By ANDREW KORYBKO*
Reflections on Recent US Diplomacy with China, India and Iran
US Secretary of State Antony Blinken has just completed his trip to china, which was the first by any top U.S. diplomat in half a decade and the most high-profile of the Joe Biden administration to date. The trip took place days before Indian Prime Minister Narendra Modi's visit to Washington and follows the confirmation, last week, by the Iranian Ministry of Foreign Affairs, that its country held indirect talks with the US in Oman last month. Although seemingly disparate, each of these diplomatic engagements is indirectly linked to one another.
For starters, they prove that the US is no longer capable of going it alone as it once was, during the heyday of unipolarity in the 1990s and early 2000s. Gone are the days when the US felt it could ignore the interests of regional leaders such as India and Iran, not to mention China's speculative superpower aspirations. While they had already been involved with these three countries to varying degrees over the years, this had yet to happen in what is arguably the current post-unipolar context, which we have just described.
The global systemic transition to multipolarity was unprecedentedly accelerated by Russia's special operation in Ukraine and the ensuing NATO-Russia proxy war. the sabotage of the Istanbul peace process in the spring of 2022. Rather than serving to restore unipolarity, these aforementioned developments and Western sanctions have made multipolarity inevitable, even though this emerging system has not yet fully formed in such a clear way.
The second commonality between these diplomatic engagements is that these three multipolar leaders are in a much better position vis-à-vis the US than they were before the onset, last year, of the full-spectrum paradigm-shifting events. China has weathered the global economic storm that some thought its globalization-dependent model could not withstand, India solidified its strategic autonomy in the face of immense Western pressure and the rapprochement between Iran and Saudi Arabia removed the risks of a proxy war.
The US cannot, therefore, apply the same levers of influence as before, in an attempt to coerce them into making unilateral political concessions to the detriment of their objective interests and to their own benefit. China has successfully adapted to the new global economic reality brought about by anti-Russian sanctions that have rocked the Western system, information warfare has been shown to have zero effect on India's reshaping of foreign policy, and Saudi Arabia no longer allows itself to be the regional proxy. US anti-Iranian.
Finally, the last point to connect is the fact that these three countries are all very close Russian partners, which suggests that the US will be able to involve them at the same time from now on, because it hopes that they can be seduced into distancing themselves. up from Moscow. However, this is a political fantasy, as each of them has huge interests in maintaining its sovereignty, continuing to comprehensively expand mutually beneficial ties with Russia, and thus keeping the global systemic transition on track.
The best possible scenario is the stabilization of the chino-american rivalry, so that a miscalculation war is no longer likely, that trade ties between India and the United States will drive global economic recovery due to their complementarity, and/or that a new nuclear deal will be reached between Iran and the United States, which would benefit everyone. All of this is possible if the US has the political will and realizes that it cannot continue to impose zero-sum demands on these countries, both generally and especially with regard to its ties with Russia.

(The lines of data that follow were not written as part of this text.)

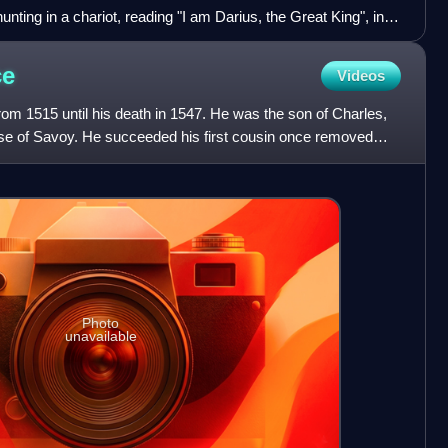
unting in a chariot, reading "I am Darius, the Great King", in
lonian. British Museum.
ce
Videos
rom 1515 until his death in 1547. He was the son of Charles,
se of Savoy. He succeeded his first cousin once removed
Photo
unavailable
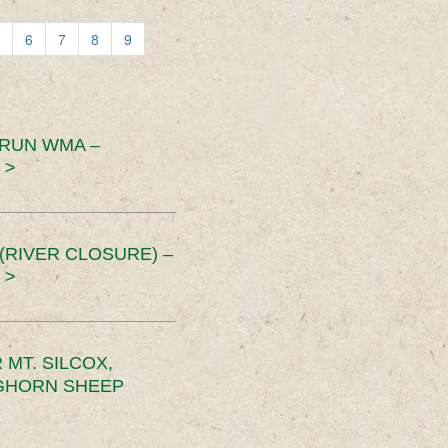
6
7
8
9
 RUN WMA –
 >
RIVER CLOSURE) –
 >
MT. SILCOX,
IGHORN SHEEP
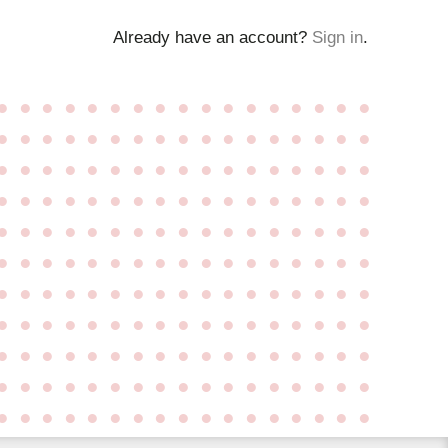
Already have an account?
Sign in
.
●
●
●
●
●
●
●
●
●
●
●
●
●
●
●
●
●
●
●
●
●
●
●
●
●
●
●
●
●
●
●
●
●
●
●
●
●
●
●
●
●
●
●
●
●
●
●
●
●
●
●
●
●
●
●
●
●
●
●
●
●
●
●
●
●
●
●
●
●
●
●
●
●
●
●
●
●
●
●
●
●
●
●
●
●
●
●
●
●
●
●
●
●
●
●
●
●
●
●
●
●
●
●
●
●
●
●
●
●
●
●
●
●
●
●
●
●
●
●
●
●
●
●
●
●
●
●
●
●
●
●
●
●
●
●
●
●
●
●
●
●
●
●
●
●
●
●
●
●
●
●
●
●
●
●
●
●
●
●
●
●
●
●
●
●
●
●
●
●
●
●
●
●
●
●
●
●
●
●
●
●
●
●
●
●
●
●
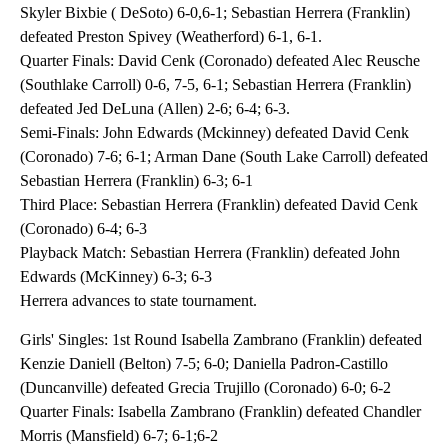
Skyler Bixbie ( DeSoto) 6-0,6-1; Sebastian Herrera (Franklin)
defeated Preston Spivey (Weatherford) 6-1, 6-1.
Quarter Finals: David Cenk (Coronado) defeated Alec Reusche
(Southlake Carroll) 0-6, 7-5, 6-1; Sebastian Herrera (Franklin)
defeated Jed DeLuna (Allen) 2-6; 6-4; 6-3.
Semi-Finals: John Edwards (Mckinney) defeated David Cenk
(Coronado) 7-6; 6-1; Arman Dane (South Lake Carroll) defeated
Sebastian Herrera (Franklin) 6-3; 6-1
Third Place: Sebastian Herrera (Franklin) defeated David Cenk
(Coronado) 6-4; 6-3
Playback Match: Sebastian Herrera (Franklin) defeated John
Edwards (McKinney) 6-3; 6-3
Herrera advances to state tournament.
Girls' Singles: 1st Round Isabella Zambrano (Franklin) defeated
Kenzie Daniell (Belton) 7-5; 6-0; Daniella Padron-Castillo
(Duncanville) defeated Grecia Trujillo (Coronado) 6-0; 6-2
Quarter Finals: Isabella Zambrano (Franklin) defeated Chandler
Morris (Mansfield) 6-7; 6-1;6-2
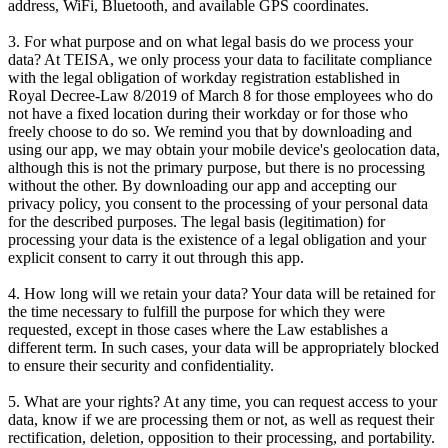
address, WiFi, Bluetooth, and available GPS coordinates.
3. For what purpose and on what legal basis do we process your
data? At TEISA, we only process your data to facilitate compliance
with the legal obligation of workday registration established in
Royal Decree-Law 8/2019 of March 8 for those employees who do
not have a fixed location during their workday or for those who
freely choose to do so. We remind you that by downloading and
using our app, we may obtain your mobile device's geolocation data,
although this is not the primary purpose, but there is no processing
without the other. By downloading our app and accepting our
privacy policy, you consent to the processing of your personal data
for the described purposes. The legal basis (legitimation) for
processing your data is the existence of a legal obligation and your
explicit consent to carry it out through this app.
4. How long will we retain your data? Your data will be retained for
the time necessary to fulfill the purpose for which they were
requested, except in those cases where the Law establishes a
different term. In such cases, your data will be appropriately blocked
to ensure their security and confidentiality.
5. What are your rights? At any time, you can request access to your
data, know if we are processing them or not, as well as request their
rectification, deletion, opposition to their processing, and portability.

Diplomatic engagement is always positive as long as it is not directed against third parties, which none of these examples are, despite the speculation unbelieved among some in alternative media, that India is the US's anti-Chinese proxy and its Trojan Horse in multipolar institutions. China, India, and Iran are not expected to sacrifice their sovereignty in exchange for something from the US, so no one should be concerned about the latest developments, as each of them would reject any deal that would require it.
*Andrew Korybko holds a master's degree in International Relations from the Moscow State Institute of International Relations. Book author Hybrid Wars: From Color Revolutions to Coups (popular expression).
Translation: Fernando Lima das Neves.